IHG HARLEM I, LLC v 406 Manhattan LLC |
2021 NY Slip Op 06761 [200 AD3d 417] |
December 2, 2021 |
Appellate Division, First Department |
Published by New York State Law Reporting Bureau pursuant to Judiciary Law § 431. |
IHG HARLEM I, LLC, Respondent, v 406 Manhattan LLC et al., Appellants. |
Lester Korinman Kamran & Masini, PC, Garden City (Gabriel R. Korinman of counsel), for appellants.
Law Offices of Jacob S. Feinzeig, Brooklyn (Jacob S. Feinzeig of counsel), for respondent.
Order, Supreme Court, New York County (Lynn R. Kotler, J.), entered May 18, 2020, which granted plaintiff's motion for summary judgment as to liability for breach of contract, dismissed defendants' counterclaims, and noted that the issue of plaintiff's damages remained for trial, unanimously modified, on the law, to delete the language about a trial of damages and direct a return of the deposits to plaintiff as liquidated damages under the terms of the contracts, and otherwise affirmed, without costs.
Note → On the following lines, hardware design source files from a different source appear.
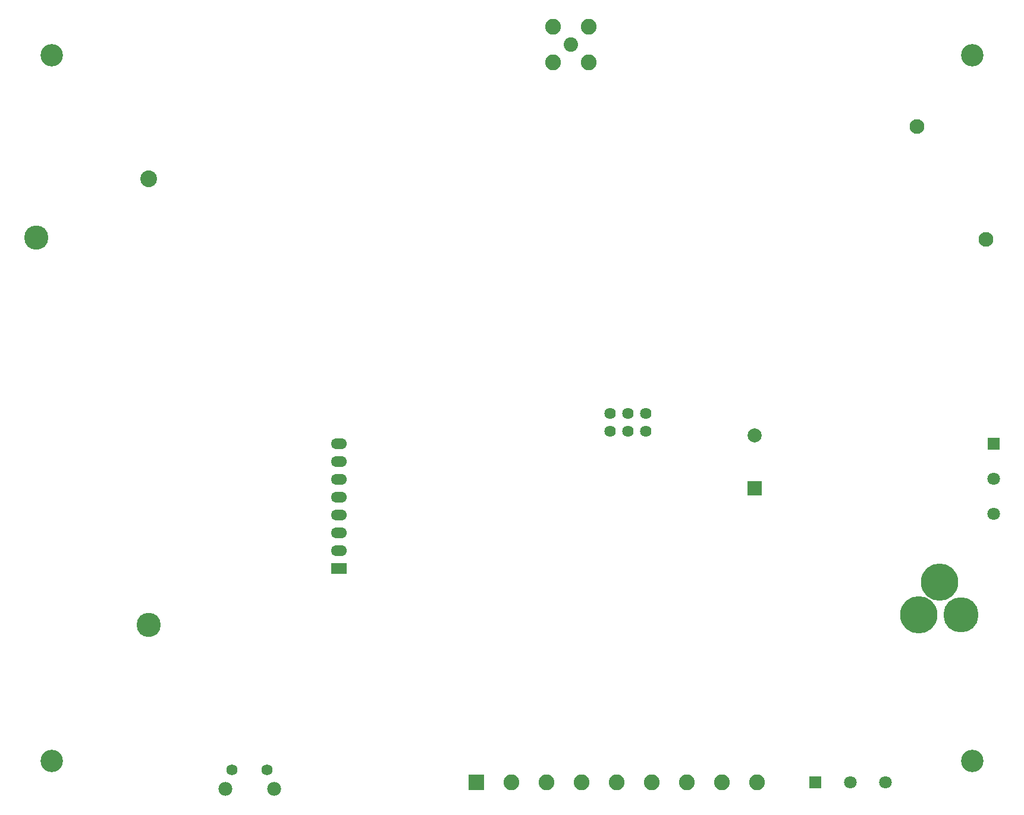
<source format=gbs>
G04 #@! TF.GenerationSoftware,KiCad,Pcbnew,(5.1.4)-1*
G04 #@! TF.CreationDate,2020-01-12T22:13:26+01:00*
G04 #@! TF.ProjectId,Project2.1,50726f6a-6563-4743-922e-312e6b696361,1.0*
G04 #@! TF.SameCoordinates,Original*
G04 #@! TF.FileFunction,Soldermask,Bot*
G04 #@! TF.FilePolarity,Negative*
%FSLAX46Y46*%
G04 Gerber Fmt 4.6, Leading zero omitted, Abs format (unit mm)*
G04 Created by KiCad (PCBNEW (5.1.4)-1) date 2020-01-12 22:13:26*
%MOMM*%
%LPD*%
G04 APERTURE LIST*
%ADD10C,3.450000*%
%ADD11C,2.390000*%
%ADD12C,3.200000*%
%ADD13C,2.050000*%
%ADD14C,2.250000*%
%ADD15C,2.100000*%
%ADD16C,5.300000*%
%ADD17C,5.000000*%
%ADD18R,2.000000X2.000000*%
%ADD19C,2.000000*%
%ADD20C,1.625600*%
%ADD21R,2.250000X2.250000*%
%ADD22C,1.800000*%
%ADD23R,1.800000X1.800000*%
%ADD24R,2.286000X1.524000*%
%ADD25O,2.286000X1.524000*%
%ADD26C,1.582000*%
%ADD27C,1.980000*%
G04 APERTURE END LIST*
D10*
X80390000Y-125858000D03*
X64390000Y-70658000D03*
D11*
X80390000Y-62328000D03*
D12*
X197612000Y-145288000D03*
X66548000Y-145288000D03*
X66548000Y-44704000D03*
X197612000Y-44704000D03*
D13*
X140462000Y-43180000D03*
D14*
X143002000Y-45720000D03*
X143002000Y-40640000D03*
X137922000Y-40640000D03*
X137922000Y-45720000D03*
D15*
X199538000Y-70914000D03*
X189738000Y-54864000D03*
D16*
X189992000Y-124460000D03*
D17*
X195992000Y-124460000D03*
D16*
X192992000Y-119760000D03*
D18*
X166624000Y-106426000D03*
D19*
X166624000Y-98826000D03*
D20*
X148590000Y-95758000D03*
X148590000Y-98298000D03*
X151130000Y-98298000D03*
X151130000Y-95758000D03*
X146050000Y-95758000D03*
X146050000Y-98298000D03*
D21*
X127000000Y-148336000D03*
D14*
X132000000Y-148336000D03*
X137000000Y-148336000D03*
X142000000Y-148336000D03*
X147000000Y-148336000D03*
X152000000Y-148336000D03*
X157000000Y-148336000D03*
X162000000Y-148336000D03*
X167000000Y-148336000D03*
D22*
X185260000Y-148336000D03*
X180260000Y-148336000D03*
D23*
X175260000Y-148336000D03*
D24*
X107442000Y-117856000D03*
D25*
X107442000Y-115316000D03*
X107442000Y-112776000D03*
X107442000Y-110236000D03*
X107442000Y-107696000D03*
X107442000Y-105156000D03*
X107442000Y-102616000D03*
X107442000Y-100076000D03*
D26*
X92242000Y-146511000D03*
X97242000Y-146511000D03*
D27*
X91242000Y-149211000D03*
X98242000Y-149211000D03*
D23*
X200660000Y-100076000D03*
D22*
X200660000Y-105076000D03*
X200660000Y-110076000D03*
M02*

</source>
Defendants, as sellers, and plaintiff, as purchaser, entered into three largely identical contracts of sale of property that required defendants, as sellers, to obtain assignments of the mortgages on the properties. Defendants had not obtained the assignments when they issued a time of the essence letter or by the time they set for the closing. Having thus breached the contracts, defendants were not in a position to place plaintiff in default (see Gargano v Rubin, 200 AD2d 554 [2d Dept 1994]; Atlantic Dev. Group, LLC v 296 E. 149th St., LLC, 70 AD3d 528 [1st Dept 2010]).
The contracts provided that if defendants refused or failed to convey the properties, plaintiff "shall elect as its sole and exclusive remedy" either termination of the contract and the return of its deposits or enforcement of defendants' obligation to convey the property by seeking specific performance. As plaintiff has elected not to seek specific performance, its sole remedy is the return of its deposits (see generally 101123 LLC v Solis Realty LLC, 23 AD3d 107 [1st Dept 2005]).
We have considered defendants' remaining arguments, to the extent preserved, and find them unavailing. Concur—Webber, J.P., Friedman, Oing, Shulman, Pitt, JJ.